On Monday, Gwen Stefani and Gavin Rossdale announced that they were getting a divorce, making their relationship the latest casualty of the Great Marriage Massacre of 2015.
The unforeseen plague has also claimed the seemingly perfect marriages of Ben Affleck and Jennifer Garner, Miranda Lambert and Blake Shelton and even the king and queen of old-school country, Reba McEntire and Narvel Blackstock, who recently announced that they were separating after a whopping 26 years together.
The Internet has been losing its shit accordingly.
You know what they say: celebrity casualties happen in threes.
The celebrity couples have released joint statements, which are all variations on the same statement: Don't worry about us, we're OK. "We remain partners in parenthood and are committed to jointly raising our three sons in a happy and healthy environment," Rossdale and Stefani wrote in a statement sent to Access Hollywood. "To that end, we respectfully request privacy from the media during this time."
Affleck and Garner expressed a similar sentiment to People last month, requesting that they be allowed to "go forward with love and friendship for one another and a commitment to co-parenting our children whose privacy we ask to be respected during this difficult time."

### Problems to solve:
(1) Can you edit the listing from the line containing "scientific name: Ribes malvaceum" through the line containing "order: Odonata", so that "common name" becomes "vernacular name" and nothing else changes?
(2) Can you carry the celebrity divorce article on from where it stops?

### Supplied information:
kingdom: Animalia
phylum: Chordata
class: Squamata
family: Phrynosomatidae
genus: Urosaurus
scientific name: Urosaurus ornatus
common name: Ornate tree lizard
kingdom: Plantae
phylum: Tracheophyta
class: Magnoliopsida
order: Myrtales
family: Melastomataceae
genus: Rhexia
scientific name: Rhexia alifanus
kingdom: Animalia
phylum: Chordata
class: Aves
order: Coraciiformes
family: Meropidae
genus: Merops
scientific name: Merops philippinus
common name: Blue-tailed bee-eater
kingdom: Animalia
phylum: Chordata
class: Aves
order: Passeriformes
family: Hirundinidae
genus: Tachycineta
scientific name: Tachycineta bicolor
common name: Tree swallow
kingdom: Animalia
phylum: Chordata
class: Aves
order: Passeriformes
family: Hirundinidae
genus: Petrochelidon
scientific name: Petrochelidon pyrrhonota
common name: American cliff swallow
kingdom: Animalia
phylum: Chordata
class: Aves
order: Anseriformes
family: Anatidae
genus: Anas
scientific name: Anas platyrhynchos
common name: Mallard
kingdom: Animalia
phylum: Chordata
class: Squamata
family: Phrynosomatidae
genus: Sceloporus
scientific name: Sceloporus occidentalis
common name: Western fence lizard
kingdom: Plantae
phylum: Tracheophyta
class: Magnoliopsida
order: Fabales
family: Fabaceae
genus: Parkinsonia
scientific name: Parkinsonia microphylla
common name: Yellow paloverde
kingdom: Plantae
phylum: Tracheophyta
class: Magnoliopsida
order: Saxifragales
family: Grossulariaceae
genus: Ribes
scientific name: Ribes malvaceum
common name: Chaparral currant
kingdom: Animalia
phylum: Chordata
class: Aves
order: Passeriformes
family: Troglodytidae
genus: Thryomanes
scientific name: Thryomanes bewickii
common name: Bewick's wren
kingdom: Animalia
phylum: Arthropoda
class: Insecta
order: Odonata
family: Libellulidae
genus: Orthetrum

### Results of the tasks:
(1)
scientific name: Ribes malvaceum
vernacular name: Chaparral currant
kingdom: Animalia
phylum: Chordata
class: Aves
order: Passeriformes
family: Troglodytidae
genus: Thryomanes
scientific name: Thryomanes bewickii
vernacular name: Bewick's wren
kingdom: Animalia
phylum: Arthropoda
class: Insecta
order: Odonata

(2)
The statements have a few themes in common. They're all exactly one paragraph long, suggesting that the couples don't really want to get into the details of their breakup in front of millions of people. They all politely request "privacy" from the media. (Which they probably won't get, but eh, why not ask for it anyway?) And they all emphasize that even though divorce is pretty terrible for everyone involved, both parties are handling it just fine.
In other words, they're not freaking out. So why are we?
We project a lot of our own shit onto these celebrities. The main reason why we care so much about the demise of Gwenvin has little to do with our concern for their well-being. It mostly has to do with the fact that we've been living vicariously through their relationship.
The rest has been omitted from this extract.